QUESTIONS FOR Branko Milanovic
A leading economist explains the current state of global inequality.
Describe the difference between wealth inequality and income inequality.
It’s useful to think about three types of inequality: Wealth inequality, income inequality and consumption inequality. Wealth inequality can be simply defined as ‘differences in the total amount of marketable assets that people possess’. Your wealth is calculated as the total amount of money that you would receive if you sold all your assets — your house, car, financial assets, etc. It does not include ‘accrued assets’, such as pension rights, because they cannot be sold. On the other hand, when we talk about income inequality, we generally mean differences in disposable income — that is, aftertax income.
The key difference between income and consumption measures is that lots people can have zero income over a particular period, but your consumption can never be at zero — or you would not survive. If you have zero income, there are other ways to finance your consumption: Government programs provide assistance to the poor, so consumption inequality is muted relative to income inequality. Also, the rich can lend to the poor through the financial system, keeping the spending of the poor (i.e. their consumption rate) relatively high, at least in the short term. In this sense, the number of poor, according to consumption measures, is often lower than according to income measures.
At the other end of the spectrum are people with extraordinarily high incomes who are able to save a lot of their income, which increase their wealth. The implication is that inequality of consumption is always less than inequality of income, and inequality of income is always less than inequality of wealth.
Lots of people focus on income inequality as the key issue today, but if you are trying to measure financial wellbeing, it is much more useful to look at household wealth, which, as indicated, is even more unequally distributed than income.
Inequality of all types is rising within many nations, while global inequality declines. Please describe the situation.
The reason inequality is going down globally is that very large, populous and relatively-poor countries like India and China are growing quickly. What is different between national inequality and global inequality is that for global inequality, you have an element to consider that is sometimes forgotten: The relative growth rates between poor and rich countries. For example, when China and India grow faster (in per capita terms) than the U.S. and Europe, global inequality will tend to go down, even if inequalities within countries themselves increases. Of course, increases in within-nation inequalities exert an offsetting effect — pushing global inequality up — and then the question becomes, which of the two effects (income convergence or rising within-nation inequalities) will be stronger? In the past 25 years, the former has been stronger.

» Requirement
Please continue the interview on global inequality above, starting right after its final sentence.

» Raw data
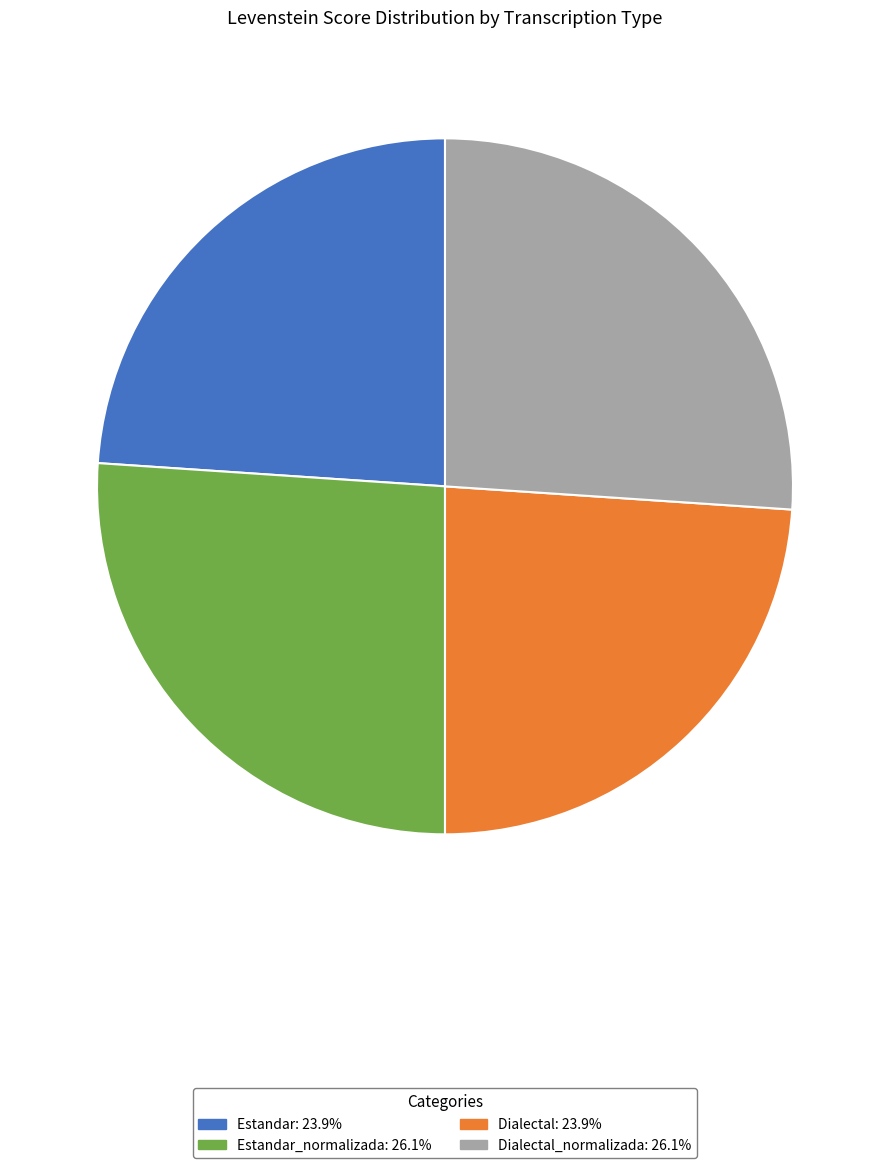

Does any single category account for the majority?

No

» Reply
Who has gained the most from globalization?
That is simple to prove empirically: During the period of high globalization (1988-2008), people in the lower and upper middle classes in Asia gained the most. This is not surprising, because we know that Asian countries — in particular China, but more recently India, Indonesia, Thailand and Vietnam — have grown significantly, and they continued to grow during the global recession.
The second group that has gained significantly from globalization is the top 1%, both in rich countries and in other nations. However, their gains—and therefore their wealth — was reduced somewhat by the financial crisis.
Greater participation of women in the workforce reduces inequality between households.
Are the gains of Asia’s middle class directly related to the losses of the lower middle class in the rich world?
If you’re asking, Can we show that the gains of one group are caused by the losses of another group?, that is a very difficult proposition to prove, even in specific instances like ‘China vs. the U.S.’ or ‘Asia vs. Europe and the U.S.’ As a result, there have been very few studies of this. However, there have been a number of studies looking at the role of Chinese-import penetration on U.S. wages, and my reading of that literature is that there is significant corroboration that Chinese imports have had a long-term negative impact on wages in sectors that compete with these imports. Many people have either lost their jobs or their long-term wages have been reduced, and in this sense, there is some causality between the two.
Even if causality exists, it doesn’t mean that we should reject globalization, because it has delivered many more gains than losses. The situation simply calls for policies that take into account who the ‘losers’ will be. The fact is, globalization is not a win/win for everybody: Some groups will lose, while many more gain.
Research shows that women’s increased participation in the labour force has reduced inequality by some 19 per cent. Why would this be the case?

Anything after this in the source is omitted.